I posted this on Less Wrong 10 days ago. At the end, I summarize the answer they gave.
What counts as a hypothesis for Solomonoff induction? The general impression I’ve gotten in various places is “a hypothesis can be anything (that you could write down)”. But I don’t think that’s quite it. E.g. evidence can be written down but is treated separately. I think a hypothesis is more like a computer program that outputs predictions about what evidence will or will not be observed.
If X and Y are hypotheses, then is “X and Y” a hypothesis? “not X”? “X or Y?” If not, why not, and where can I read a clear explanation of the rules and exclusions for Solomonoff hypotheses?
If using logic operators with hypotheses does yield other hypotheses, then I’m curious about a potential problem.

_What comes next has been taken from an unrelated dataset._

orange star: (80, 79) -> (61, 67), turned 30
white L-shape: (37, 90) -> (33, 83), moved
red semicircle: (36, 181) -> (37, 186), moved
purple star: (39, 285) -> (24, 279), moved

When hypotheses are related, we can consider what their probabilities should be in more than one way. The results should always be consistent.
For example, suppose you have no evidence yet. And suppose X and Y are independent. Then you can calculate the probability of P(X or Y) in terms of the probability of P(X) and P(Y). You can also calculate the probability of all three based on their length (that’s the Solomonoff prior). These should always match but I don’t think they do.
The non-normalized probability of X is 1/2^len(X).
So you get:
P(X or Y) = 1/2^len(X) + 1/2^len(Y) - 1/2^(len(X)+len(Y))
and we also know:
P(X or Y) = 1/2^len(X or Y)
since the left hand sides are the same, that means the right hand sides should be equal, by simple substitution:
1/2^len(X or Y) = 1/2^len(X) + 1/2^len(Y) - 1/2^(len(X)+len(Y))
Which has to hold for any X and Y.
We can select X and Y to be the same length and to minimize compression gains when they’re both present, so len(X or Y) should be approximately 2len(X). I’m assuming a basis, or choice of X and Y, such that “or” is very cheap relative to X and Y, hence I approximated it to zero. Then we have:
1/2^2len(X) = 1/2^len(X) + 1/2^len(X) - 1/2^2len(X)
which simplifies to:
1/2^2len(X) = 1/2^len(X)
Which is false (since len(X) isn’t 0). And using a different approximation of len(X or Y) like 1.5len(X), 2.5len(X) or even len(X) wouldn’t make the math work.
So Solomonoff induction is inconsistent. So I assume there’s something I don’t know. What? (My best guess so far, mentioned above, is limits on what is a hypothesis.)
Also here’s a quick intuitive explanation to help explain what’s going on with the math: P(X) is both shorter and less probable than P(X or Y). Think about what you’re doing when you craft a hypotheses. You can add bits (length) to a hypothesis to exclude stuff. In that case, more bits (more length) means lower prior probability, and that makes sense, because the hypothesis is compatible with fewer things from the set of all logically possible things. But you can also add bits (length) to a hypothesis to add alternatives. It could be this or that or a third thing. That makes hypotheses longer but more likely rather than less likely. Also, speaking more generally, the Solomonoff prior probabilities are assigned according to length with no regard for consistency amongst themselves, so its unsurprising that they’re inconsistent unless the hypotheses are limited in such a way that they have no significant relationships with each other that would have to be consistent, which sounds hard to achieve and I haven’t seen any rules specified for achieving that (note that there are other ways to find relationships between hypotheses besides the one I used above, e.g. looking for subsets).
Less Wrong's answer, in my understanding, is that in Solomonoff Induction a "hypothesis" must make positive predictions like "X will happen". Probabilistic positive predictions – assigning probabilities to different specific outcomes – can also work. Saying X or Y will happen is not a valid hypothesis, nor is saying X won't happen.
This is a very standard trick by so-called scholars. They take a regular English word (here "hypothesis") and define it as a technical term with a drastically different meaning. This isn't clearly explained anywhere and lots of people are misled. It's also done with e.g. "heritability".
Solomonoff Induction is just sequence prediction. Take a data sequence as input, then predict the next thing in the sequence via some algorithm. (And do it with all the algorithms and see which do better and are shorter.) It's aspiring to be the oracle in The Fabric of Reality but worse.